This was originally filed here
When pants moves to its own repository, I'd like to take the opportunity to do a code reorg in order to make it easier for other projects / repositories / organizations to use pants.
current layout
Backends (java, scala, python, etc) consist of tasks and targets, and basic wiring into phases. Right now the code org is something like this:
- pants.bin
- pants.base
- pants.commands
- pants.doc
- pants.goal
- pants.java
- pants.python
- pants.pants_doc
- pants.python
- pants.targets
- pants.tasks
Bolded is what I consider to be "pants core" – as in pants simply can't operate without code in there. Specifically this is the execution engine and ancillary stuff like base classes for everything else (Task, Goal, Target.) Currently the Task/TaskError base classes are in pants.tasks.init but should be moved into pants.base.
While pants/init.py contains some code necessary for pants to run (get_buildroot), most of it should be moved out to the leaves (is_* e.g. is_java, is_scala) and 'from twitter.pants.targets import *' should go away entirely.
new backend layout
I propose that everything in pants.java, pants.python, pants.targets and pants.tasks be reorganized (temporarily) into a new toplevel directory:
With the following layout:
- pants.backend.{language}.init
- pants.backend.{language}.base
- pants.backend.{language}.targets
- pants.backend.{language}.tasks
Each backend is treated as a namespace package so that they can more easily be developed by third parties. This model works naturally with the python.new backend, and for the most part with the Java and Scala backends.
One case where this is more challenging is IDL backends. My proposal for handling this is by making the CodeGen(Task) base class in pants.base the canonical base class for code generation, and specific pants.backend.thrift and pants.backend.protobuf IDL backends that other backends can then depend upon. For example, pants.backend.python would depend upon pants.backend.thrift, and subclass the ThriftGen base from pants.backend.thrift.base to create a Python-specific codegen target. (I've already done the refactor in the python.new branch to make this more straightforward through language-specific createtarget abstract base classes.) So rather than the 'gen' phase with 'gen:thrift' and 'gen:protobuf' goals, you'd have the 'gen' phase with 'gen:thrift-python', 'gen:thrift-java', 'gen:protobuf-go' etc.
bootstrapping
To bootstrap a repository to use pants, you would do the following:
- copy the bootstrap_pants.py script into your repository and name it 'pants', chmod +x
- add a root BUILD file which sets up your source root and defines which plugins you'd like
The pants bootstrap script currently bootstraps itself from PyPI, though some of the dependent source dists have not yet been published (specifically twitter.pants, twitter.common-core, twitter.common.python) but we can do that when we're ready – especially since twitter.pants could be 'pb' or 'pantsbuild' or something else. If you don't have external network access, you'd add a field in pants.ini that specifies where the bootstrapper should be looking for artifacts and you'd cache them locally. Similarly, by default the bootstrap script bootstraps the latest version of pants, but you could address specific versions in the pants.ini using the existing Requirement format (e.g. 'pb==0.3.2' or 'pb>0.3,<1').

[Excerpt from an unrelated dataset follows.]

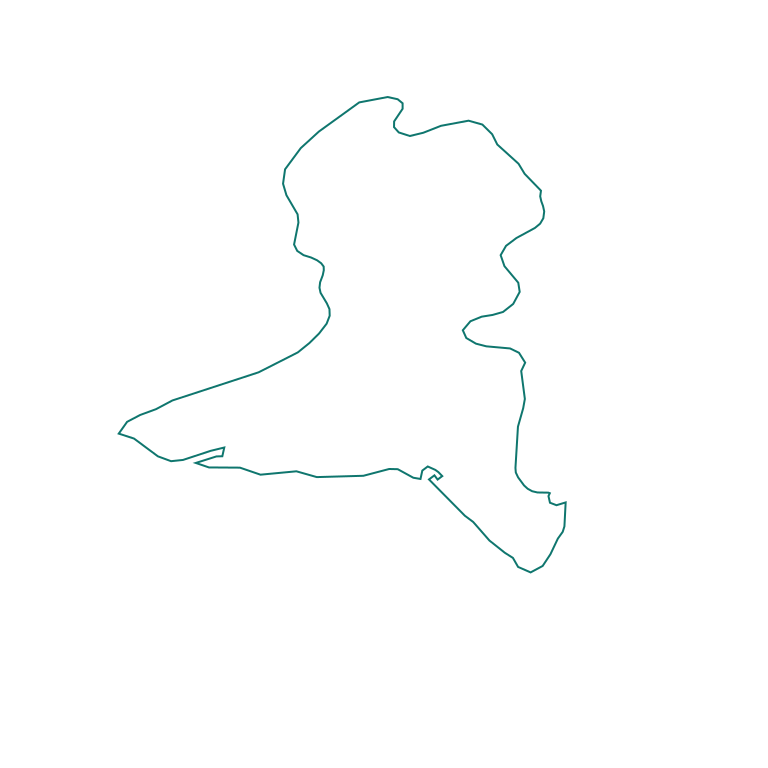 outline of Nam Định, rotated 53°
{"feature_id": "VNM-468", "entity_name": "Nam Định", "entity_type": "Province", "adm_level": 1, "iso_a3": "VNM", "parent_name": "Vietnam", "parent_adm1": "", "projection": "natural_earth1", "projection_center": [106.247, 20.228], "detail": "fine", "context": "isolated", "style": "outline", "palette": "teal", "viewbox_px": 768, "rotation_deg": 53, "n_neighbors": 0, "source": "natural_earth", "source_scale": "10m", "svg_char_len": 1749}
<svg xmlns="http://www.w3.org/2000/svg" viewBox="0 0 768 768"><g transform="rotate(53 384 384)"><path d="M571.0,317.3L572.5,320.1L578.7,322.9L584.6,319.2L587.9,310.2L606.3,325.6L609.6,330.2L612.1,338.2L620.1,353.5L624.8,366.8L622.7,380.3L610.8,387.0L600.5,385.7L591.4,389.1L572.5,394.0L547.9,395.8L537.9,398.7L487.3,405.5L487.3,398.7L492.6,398.7L492.6,392.9L487.1,393.6L483.5,394.7L476.2,398.7L476.2,405.5L481.8,412.0L476.5,417.0L460.3,424.3L455.0,431.0L444.9,455.7L417.9,493.7L401.0,506.5L382.1,537.2L364.1,549.4L345.3,574.0L333.8,581.8L341.0,561.4L344.4,556.6L338.6,549.8L333.0,562.8L323.7,590.2L317.5,600.5L305.7,608.1L277.1,616.5L264.0,625.7L259.6,611.9L262.0,597.3L266.9,581.2L269.8,562.9L299.2,477.1L306.9,433.8L306.4,419.0L304.6,405.5L301.3,393.5L296.8,386.3L291.4,382.5L285.2,381.1L273.0,379.8L268.3,377.6L264.3,373.8L260.3,367.5L256.9,363.6L253.9,361.5L249.8,361.5L244.9,363.0L239.1,366.1L232.7,370.7L225.5,373.2L218.5,371.9L203.6,355.2L196.5,350.9L174.5,348.3L163.3,344.1L153.0,333.8L145.5,308.5L143.2,284.0L144.2,234.3L157.0,208.4L164.8,201.7L171.0,200.2L175.4,203.5L180.4,217.9L184.9,221.4L192.0,220.8L201.5,214.1L207.0,201.4L212.1,183.1L224.6,158.0L236.0,149.3L249.6,147.3L260.9,149.4L289.1,144.0L300.8,145.2L324.1,142.3L328.1,146.3L332.7,148.4L337.6,149.9L342.6,152.2L347.5,157.0L349.9,162.8L350.2,169.5L347.1,190.3L347.1,203.4L351.3,213.3L362.4,216.9L383.9,215.8L392.1,220.2L397.8,232.6L398.1,245.6L394.2,255.7L389.0,265.5L385.9,277.2L388.5,288.7L396.8,290.6L407.1,286.3L415.5,279.6L431.5,261.9L440.3,257.4L451.9,258.4L456.2,266.6L480.7,280.5L487.1,287.4L498.7,302.7L530.1,329.5L534.0,332.0L539.3,333.1L549.3,333.2L554.1,332.3L558.8,330.2L563.0,326.7L569.7,318.1L571.0,317.3Z" fill="none" stroke="#0f766e" stroke-width="2"/></g></svg>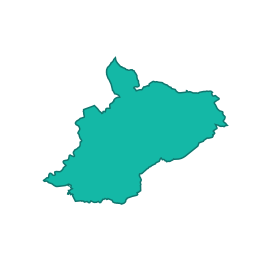 Tepetzintla, Puebla, Mexico, rotated 163°
{"feature_id": "50627088B29131736368652", "entity_name": "Tepetzintla", "entity_type": "district", "adm_level": 2, "iso_a3": "MEX", "parent_name": "Mexico", "parent_adm1": "Puebla", "projection": "mercator", "projection_center": [-97.853, 19.942], "detail": "fine", "context": "isolated", "style": "filled", "palette": "teal", "viewbox_px": 256, "rotation_deg": 163, "n_neighbors": 0, "source": "geoboundaries", "source_scale": "gbopen_adm2", "svg_char_len": 5804}
<svg xmlns="http://www.w3.org/2000/svg" viewBox="0 0 256 256"><g transform="rotate(163 128 128)"><path d="M56.5,94.8L56.2,95.0L55.2,95.2L53.6,94.7L51.5,94.5L50.1,94.5L49.5,94.9L48.8,95.7L49.0,96.6L48.8,96.9L47.9,96.8L46.7,97.5L46.7,98.8L47.4,99.5L47.4,99.9L47.3,100.2L46.2,100.7L45.6,100.8L44.9,101.1L43.1,101.5L42.9,102.4L43.1,104.0L43.1,105.0L43.3,105.7L40.8,104.2L40.0,103.2L38.7,102.4L36.8,102.0L36.2,101.5L35.6,101.2L34.0,101.8L32.3,101.5L32.8,102.5L33.3,104.0L33.8,104.5L34.9,106.3L34.7,107.1L33.2,108.1L32.6,108.9L32.1,109.7L31.9,110.4L32.4,111.5L33.0,112.1L33.1,113.7L33.4,114.1L32.7,115.2L32.7,115.6L33.0,116.0L35.3,117.6L36.2,118.9L37.0,120.5L37.6,124.5L37.9,125.3L38.1,125.8L38.2,126.6L38.0,127.2L37.7,127.4L34.7,128.5L33.3,128.7L32.4,129.1L32.3,129.5L32.4,129.9L33.4,131.0L34.8,133.2L35.1,133.5L35.8,133.5L36.4,133.5L37.0,133.6L37.6,134.0L37.9,135.2L37.9,136.3L37.7,136.8L36.8,137.4L37.9,138.9L38.9,139.3L39.7,139.4L40.0,139.5L40.6,139.5L41.7,140.2L43.4,140.3L44.9,140.8L48.9,141.2L49.7,141.1L50.6,140.7L52.0,141.4L55.3,142.4L56.1,143.0L57.4,144.1L58.3,144.7L59.9,144.8L60.3,145.2L60.6,146.3L61.1,146.6L61.4,145.8L62.1,145.3L67.9,146.4L69.2,146.9L69.6,147.1L71.0,148.9L71.6,151.0L74.8,153.0L75.0,153.5L74.9,154.0L75.0,154.3L76.4,155.2L77.3,156.4L77.9,157.5L78.4,158.0L78.9,158.1L81.1,160.1L81.7,161.1L82.2,161.5L85.3,162.8L86.9,163.8L87.4,164.0L88.3,164.0L89.0,164.4L89.8,165.0L90.4,165.2L92.2,164.8L94.7,164.0L95.1,163.6L95.4,162.3L95.7,162.1L96.1,162.2L96.8,162.7L100.1,162.4L100.6,162.7L100.9,162.7L102.4,161.6L103.2,160.7L103.6,160.6L104.3,160.7L105.4,161.1L106.5,161.2L108.9,161.1L109.4,161.3L109.5,162.7L110.7,164.4L110.7,164.7L110.4,165.1L108.8,165.3L108.2,165.2L107.4,164.6L106.7,164.5L105.2,164.9L104.9,165.3L104.7,166.3L104.8,168.0L104.3,169.8L104.3,170.3L104.8,171.4L104.8,172.1L104.6,174.4L104.3,175.0L104.2,175.6L104.8,178.3L105.4,179.5L105.3,180.5L105.6,181.0L106.5,181.6L106.9,181.7L107.0,182.5L108.7,182.9L109.4,182.8L110.2,182.9L111.0,183.3L111.7,184.0L112.7,184.4L113.0,184.8L113.1,185.5L113.7,185.9L114.2,186.5L114.8,186.7L115.7,187.8L116.1,187.9L116.2,188.4L117.1,188.8L119.0,192.9L119.7,195.1L119.8,196.7L119.5,198.9L120.6,198.3L121.6,197.6L122.3,196.7L123.4,195.9L125.5,195.0L125.7,194.4L126.5,193.9L127.3,193.2L128.3,192.6L129.8,191.9L131.4,189.9L132.3,187.4L132.3,186.8L132.7,185.8L132.6,183.0L132.5,181.4L132.4,180.9L132.0,180.0L131.3,174.8L131.6,169.5L131.8,168.8L131.3,167.7L130.8,165.3L130.8,164.7L128.8,163.5L127.4,162.1L127.0,161.0L126.9,159.9L128.4,160.1L128.7,160.3L130.6,160.2L132.1,159.7L133.0,159.1L133.2,158.7L133.5,158.6L133.9,157.6L134.3,157.6L135.1,157.1L136.4,156.4L136.9,156.5L138.1,156.1L138.6,155.6L138.9,154.8L139.3,152.4L139.4,152.2L140.6,152.4L142.4,153.0L143.4,152.8L145.0,150.2L146.2,150.9L147.0,151.0L147.6,149.9L147.9,149.7L148.8,149.6L148.9,150.2L150.4,152.4L151.5,155.4L153.6,159.3L155.4,159.1L165.0,158.6L165.0,158.2L165.2,157.8L165.8,157.1L165.8,155.7L166.2,154.2L166.3,152.0L166.8,151.1L168.3,151.1L168.6,151.0L169.7,151.1L170.9,151.1L172.6,150.2L174.6,149.8L175.8,149.2L176.9,148.1L176.7,146.5L174.7,144.4L174.4,143.3L174.3,141.7L174.7,140.5L177.1,138.3L177.4,137.8L177.2,137.1L176.8,136.5L176.7,136.0L176.9,134.3L176.8,132.4L176.7,131.6L176.3,131.1L176.2,130.6L176.0,129.8L176.0,129.4L176.8,128.6L177.7,128.6L177.9,128.3L178.8,125.5L179.8,124.3L180.5,124.0L181.4,123.8L182.3,123.2L183.7,122.8L184.9,122.7L185.6,122.4L186.0,121.9L187.2,121.0L187.6,120.1L187.3,117.1L187.6,116.6L188.1,116.5L188.7,116.8L190.8,118.5L191.1,119.0L191.8,119.0L192.2,118.8L193.5,116.3L194.2,115.4L195.4,115.0L197.3,115.3L198.9,115.4L199.7,115.0L199.9,114.2L199.9,113.5L199.2,112.0L198.5,110.9L198.3,110.3L198.7,110.0L199.0,110.0L201.5,108.8L201.8,108.5L202.0,107.9L203.9,106.7L205.2,106.2L206.2,106.2L209.4,107.4L210.6,107.4L210.8,107.4L211.2,106.6L211.1,104.9L211.3,104.6L212.2,104.3L212.7,104.4L213.7,104.9L214.2,106.2L215.1,107.2L215.8,107.5L216.3,107.4L217.3,106.4L218.1,104.6L218.7,103.8L219.0,103.8L220.2,104.1L220.8,103.9L221.4,103.5L223.8,102.7L224.1,102.6L224.1,102.4L224.0,102.2L223.4,101.4L222.9,101.2L222.5,101.3L221.5,101.1L220.8,100.6L220.5,100.2L220.3,99.5L220.0,99.3L219.9,99.0L217.1,97.0L215.4,94.6L213.8,93.1L212.5,92.7L204.7,91.3L202.8,91.5L201.7,90.4L201.9,91.6L201.3,91.7L200.3,91.0L199.1,89.7L200.2,87.7L199.9,87.5L199.0,86.2L200.7,85.9L201.9,85.4L203.1,85.6L202.9,84.4L203.3,84.3L204.7,83.2L205.0,82.5L204.3,82.1L203.7,82.6L202.4,82.9L202.4,81.1L201.3,81.0L200.9,81.3L200.1,80.5L200.5,80.1L200.7,79.2L199.7,73.3L194.4,72.2L193.7,71.9L193.7,71.7L193.3,71.7L191.7,70.9L191.4,69.9L188.6,69.7L187.5,68.2L186.5,67.8L184.8,69.1L182.2,66.8L180.0,66.2L177.9,66.5L176.9,65.0L176.7,64.8L175.7,64.8L175.1,65.8L174.2,66.0L173.1,67.2L171.9,66.8L170.6,67.3L170.2,66.9L169.7,66.7L169.2,65.9L168.0,65.9L167.7,66.3L164.3,63.5L164.1,61.8L163.7,61.3L162.5,60.3L161.9,60.1L161.3,59.7L160.6,59.4L159.9,59.4L159.6,59.0L158.1,58.5L156.2,57.1L155.8,57.5L155.0,57.2L153.7,57.3L152.5,57.9L151.9,58.3L150.8,60.2L149.7,60.6L149.5,61.0L148.6,61.2L143.9,61.4L139.1,61.1L138.2,61.6L138.2,63.5L136.5,63.5L135.5,64.1L134.4,64.2L134.0,64.9L133.8,65.9L133.1,68.3L133.0,69.3L132.3,70.0L132.2,72.0L131.7,73.2L131.0,73.6L130.5,74.6L130.7,76.9L130.9,77.5L131.1,78.7L130.9,78.9L131.0,79.3L130.8,79.9L130.3,80.7L129.4,80.6L128.9,80.4L128.6,80.6L127.8,80.5L127.3,80.9L126.5,81.1L125.0,81.9L123.6,82.4L122.7,83.0L122.0,83.3L120.7,83.5L119.2,84.5L117.6,84.5L116.4,85.1L113.5,85.6L112.3,85.7L112.0,86.2L110.8,86.7L108.1,87.0L107.8,87.1L105.9,89.3L105.1,89.6L104.4,87.6L103.4,87.6L102.8,87.3L102.5,87.0L102.0,85.7L101.6,85.7L101.2,85.4L101.0,85.1L100.9,84.5L99.2,84.4L98.5,84.0L97.3,83.9L96.1,84.2L94.4,84.4L93.5,85.0L93.0,84.6L88.5,83.5L85.9,83.4L83.7,83.7L81.5,84.3L66.5,90.3L64.5,93.0L59.8,93.3L58.9,94.1L56.5,94.8Z" fill="#14b8a6" stroke="#0f766e" stroke-width="1.5"/></g></svg>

The bootstrapper script would write pants.pex and on subsequent runs 1) check the pants.pex version to make sure it's compatible with the one defined in pants.ini and if so 2) os.execv.
repository BUILD
The root BUILD would look like:
require('pants.backend.java==0.2.3')
require('pants.backend.python')
require_path('plugins/foursquare')
# [any extra project specific methods or variables defined here]
Each backend would be a PythonLibrary with a corresponding SetupPy artifact, which can have install_requires in order to dictate dependencies (e.g. pystache, boto, pants.backend.thrift, whatever.) The upside being that 1) this is all already implemented and 2) they could write a backend as a standard setup.py project outside of pants.
require_path would simply look for an init.py in that directory and install everything there into the root namespace.
Currently for BUILD files to be usable, we autoinject 'from pants.targets import *' and 'from twitter.common.quantity import Amount, Time' in every single one. Instead, we'd deposit the union of the namespaces created by the buildroot BUILD, and the init.py of each registered backend into all down-tree BUILDs. The backend _init_s would also be responsible for wiring tasks into phases.